### What is required
Copy every line of the records below verbatim, without any changes.

Dataset records

* * * * *

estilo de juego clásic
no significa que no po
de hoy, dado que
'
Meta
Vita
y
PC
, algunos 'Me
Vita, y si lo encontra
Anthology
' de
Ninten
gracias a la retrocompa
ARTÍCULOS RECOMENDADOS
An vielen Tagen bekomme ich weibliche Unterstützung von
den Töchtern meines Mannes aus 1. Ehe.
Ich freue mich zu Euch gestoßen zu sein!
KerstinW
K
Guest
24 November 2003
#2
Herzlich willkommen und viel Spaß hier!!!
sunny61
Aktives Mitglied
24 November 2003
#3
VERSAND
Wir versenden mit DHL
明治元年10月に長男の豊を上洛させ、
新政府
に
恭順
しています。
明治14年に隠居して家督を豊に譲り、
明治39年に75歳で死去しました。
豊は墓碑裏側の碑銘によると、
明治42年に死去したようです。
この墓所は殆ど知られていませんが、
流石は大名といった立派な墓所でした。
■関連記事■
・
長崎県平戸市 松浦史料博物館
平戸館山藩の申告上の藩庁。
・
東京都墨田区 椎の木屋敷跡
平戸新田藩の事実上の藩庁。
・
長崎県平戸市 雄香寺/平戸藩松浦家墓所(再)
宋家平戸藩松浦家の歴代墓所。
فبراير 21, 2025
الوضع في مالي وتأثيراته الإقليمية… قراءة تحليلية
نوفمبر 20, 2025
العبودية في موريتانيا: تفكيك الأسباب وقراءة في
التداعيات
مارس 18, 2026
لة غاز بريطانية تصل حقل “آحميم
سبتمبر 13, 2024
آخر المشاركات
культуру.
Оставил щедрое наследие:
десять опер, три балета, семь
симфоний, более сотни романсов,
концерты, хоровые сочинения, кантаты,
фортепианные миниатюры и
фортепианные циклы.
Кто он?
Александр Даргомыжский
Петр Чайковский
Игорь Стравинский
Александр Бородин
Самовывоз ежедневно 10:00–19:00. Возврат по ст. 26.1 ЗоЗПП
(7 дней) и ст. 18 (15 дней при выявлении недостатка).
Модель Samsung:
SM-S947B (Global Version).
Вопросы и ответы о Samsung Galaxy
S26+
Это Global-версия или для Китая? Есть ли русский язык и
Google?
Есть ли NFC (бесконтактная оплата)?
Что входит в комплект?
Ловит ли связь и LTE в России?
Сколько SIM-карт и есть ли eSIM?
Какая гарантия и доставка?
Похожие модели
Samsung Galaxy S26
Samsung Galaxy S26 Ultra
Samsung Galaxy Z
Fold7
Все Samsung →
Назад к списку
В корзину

* * * * *

### Response
estilo de juego clásic
no significa que no po
de hoy, dado que
'
Meta
Vita
y
PC
, algunos 'Me
Vita, y si lo encontra
Anthology
' de
Ninten
gracias a la retrocompa
ARTÍCULOS RECOMENDADOS
An vielen Tagen bekomme ich weibliche Unterstützung von
den Töchtern meines Mannes aus 1. Ehe.
Ich freue mich zu Euch gestoßen zu sein!
KerstinW
K
Guest
24 November 2003
#2
Herzlich willkommen und viel Spaß hier!!!
sunny61
Aktives Mitglied
24 November 2003
#3
VERSAND
Wir versenden mit DHL
明治元年10月に長男の豊を上洛させ、
新政府
に
恭順
しています。
明治14年に隠居して家督を豊に譲り、
明治39年に75歳で死去しました。
豊は墓碑裏側の碑銘によると、
明治42年に死去したようです。
この墓所は殆ど知られていませんが、
流石は大名といった立派な墓所でした。
■関連記事■
・
長崎県平戸市 松浦史料博物館
平戸館山藩の申告上の藩庁。
・
東京都墨田区 椎の木屋敷跡
平戸新田藩の事実上の藩庁。
・
長崎県平戸市 雄香寺/平戸藩松浦家墓所(再)
宋家平戸藩松浦家の歴代墓所。
فبراير 21, 2025
الوضع في مالي وتأثيراته الإقليمية… قراءة تحليلية
نوفمبر 20, 2025
العبودية في موريتانيا: تفكيك الأسباب وقراءة في
التداعيات
مارس 18, 2026
لة غاز بريطانية تصل حقل “آحميم
سبتمبر 13, 2024
آخر المشاركات
культуру.
Оставил щедрое наследие:
десять опер, три балета, семь
симфоний, более сотни романсов,
концерты, хоровые сочинения, кантаты,
фортепианные миниатюры и
фортепианные циклы.
Кто он?
Александр Даргомыжский
Петр Чайковский
Игорь Стравинский
Александр Бородин
Самовывоз ежедневно 10:00–19:00. Возврат по ст. 26.1 ЗоЗПП
(7 дней) и ст. 18 (15 дней при выявлении недостатка).
Модель Samsung:
SM-S947B (Global Version).
Вопросы и ответы о Samsung Galaxy
S26+
Это Global-версия или для Китая? Есть ли русский язык и
Google?
Есть ли NFC (бесконтактная оплата)?
Что входит в комплект?
Ловит ли связь и LTE в России?
Сколько SIM-карт и есть ли eSIM?
Какая гарантия и доставка?
Похожие модели
Samsung Galaxy S26
Samsung Galaxy S26 Ultra
Samsung Galaxy Z
Fold7
Все Samsung →
Назад к списку
В корзину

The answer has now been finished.